For management of subclinical hypothyroidism (if considered necessary), initiate at lower dosages (e.g., 1 mcg/kg daily). If levothyroxine therapy is not initiated, monitor patients annually for changes in clinical status and thyroid laboratory parameters.

IV and IM

Replacement therapy: about one-half previously established oral dosage. Usual parenteral maintenance dosage is 50–100 mcg daily.

Monitor patients closely and adjust dosage according to patient’s tolerance and therapeutic response.

Myxedema Coma

IV

In patients who do not have severe cardiovascular disease, usual initial dose is 200–500 mcg; some clinicians recommend an initial dose of 100–500 mcg. If substantial and progressive improvements have not been achieved, administer 100–300 mcg or greater IV on the second day. Lower daily IV dosages should then be administered as needed until patient’s condition stabilizes and drug can be given orally.

Pituitary TSH Suppression

Individualize dosage based on patient characteristics and nature of the disease. Target level for TSH suppression in management of well-differentiated thyroid cancer and thyroid nodules not established.

Thyroid Cancer
Oral

Dosages >2 mcg/kg daily given as a single dose usually required to suppress TSH concentrations to <0.1 mU/L. In patients with high-risk tumors, target level for TSH suppression may be <0.01 mU/L.

Benign Nodules or Nontoxic Multinodular Goiter
Oral

Suppress TSH concentrations to 0.1–0.5 mU/L for nodules and to 0.5–1 mU/L for multinodular goiter.

Special Populations

Patients with Cardiovascular Disease

Hypothyroidism

Initiate therapy at lower doses than those recommended in patients without cardiovascular disease. For patients <50 years of age with underlying cardiovascular disease, usual initial dosage is 25–50 mcg daily given as a single dose; increase dosage at intervals of 6–8 weeks.

If cardiac symptoms develop or worsen, reduce dosage or withhold therapy for 1 week and then cautiously restart therapy at a lower dose.

Myxedema Coma

IV

If levothyroxine therapy is clinically indicated, smaller initial IV doses may be necessary.

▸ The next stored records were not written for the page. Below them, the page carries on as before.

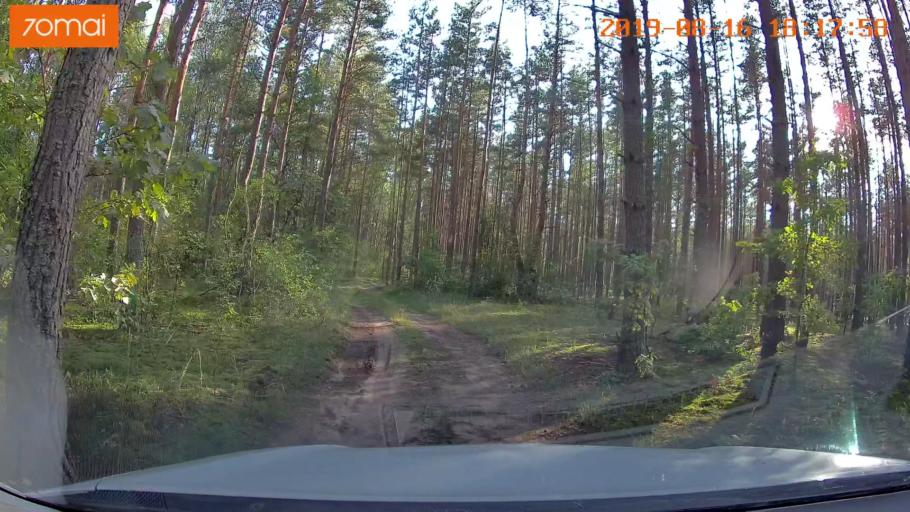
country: BY
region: Mogilev
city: Asipovichy
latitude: 53.2107
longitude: 28.6366
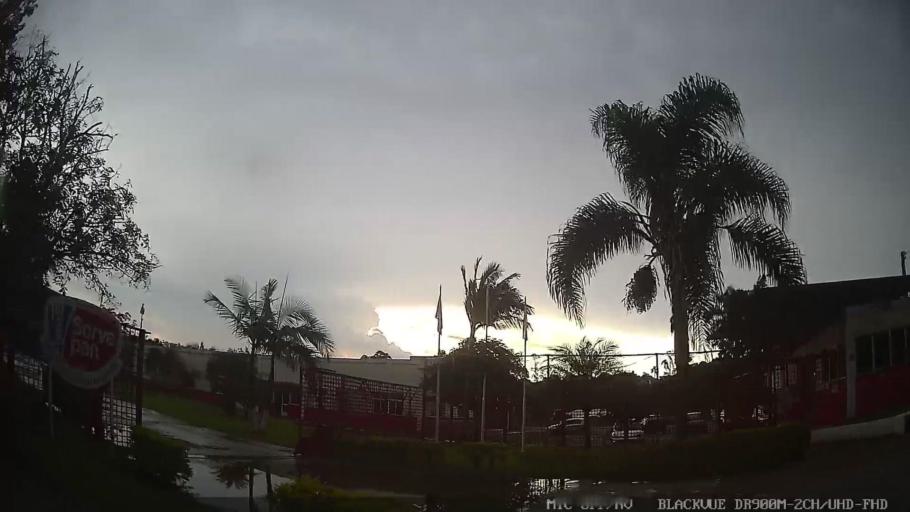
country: BR
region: Sao Paulo
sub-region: Ribeirao Pires
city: Ribeirao Pires
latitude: -23.6862
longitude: -46.3606
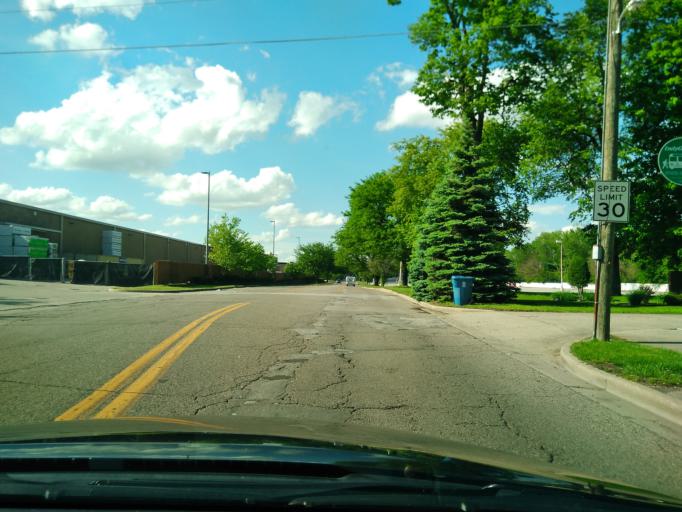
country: US
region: Indiana
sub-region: Marion County
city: Broad Ripple
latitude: 39.8630
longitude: -86.1175
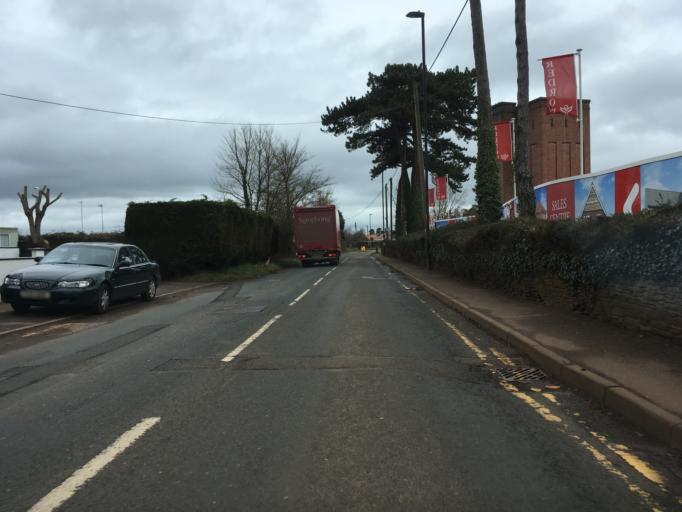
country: GB
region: England
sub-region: South Gloucestershire
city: Stoke Gifford
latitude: 51.4975
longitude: -2.5283
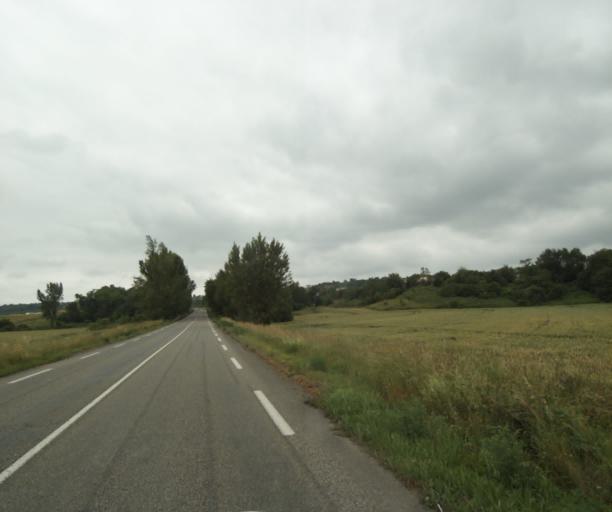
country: FR
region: Midi-Pyrenees
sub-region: Departement du Tarn-et-Garonne
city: Saint-Nauphary
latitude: 43.9863
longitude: 1.3934
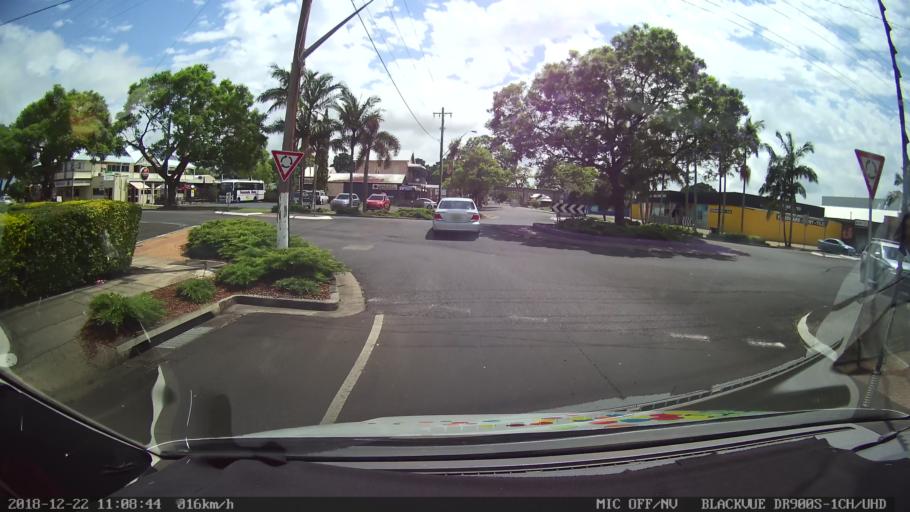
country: AU
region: New South Wales
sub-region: Clarence Valley
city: Grafton
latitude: -29.6883
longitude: 152.9321
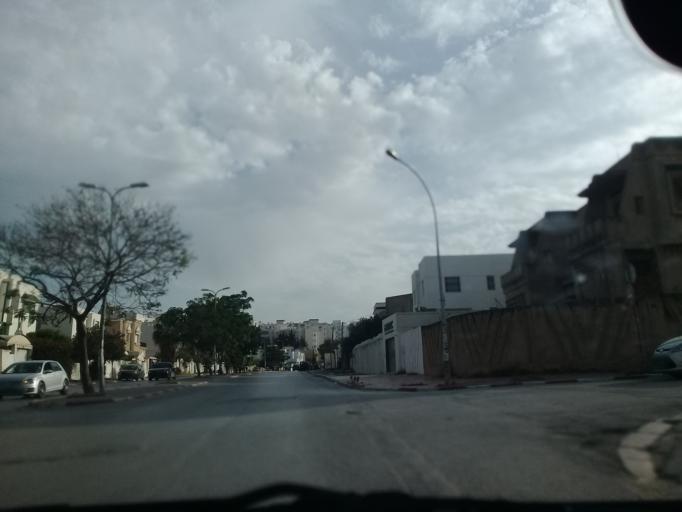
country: TN
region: Ariana
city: Ariana
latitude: 36.8620
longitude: 10.1699
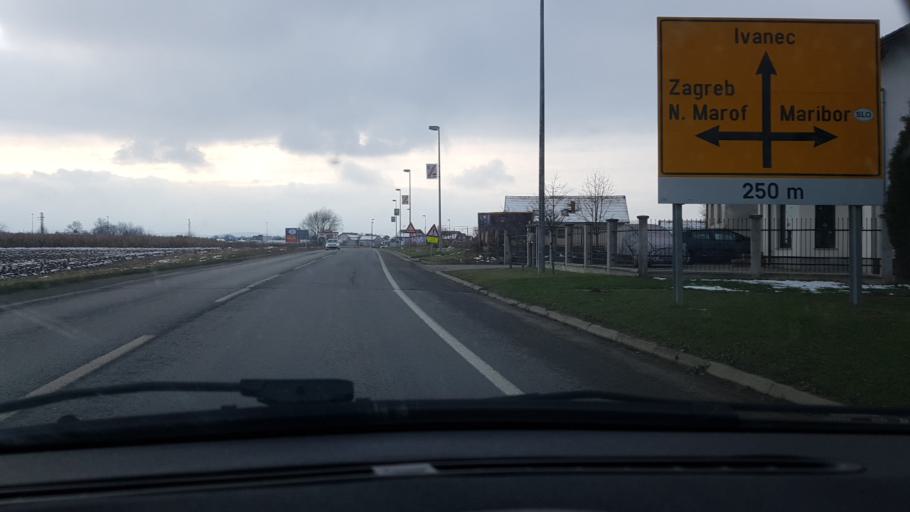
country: HR
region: Varazdinska
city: Jalkovec
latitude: 46.2944
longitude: 16.3092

Consider risks of adverse cardiovascular effects associated with sudden IV administration of large doses of levothyroxine sodium against risks of withholding therapy.

Geriatric Patients

Hypothyroidism

Initiate therapy at lower doses than those recommended in younger patients.

In geriatric patients with underlying cardiovascular disease, usual initial dosage is 12.5–25 mcg daily; increase dosage by increments of 12.5–25 mcg at intervals of 4–6 weeks until patient becomes euthyroid and serum TSH concentrations return to normal. If cardiac symptoms develop or worsen, reduce dosage or withhold therapy for 1 week and then cautiously restart therapy at a lower dose.

Myxedema Coma

Reduced initial dose may be appropriate in geriatric patients.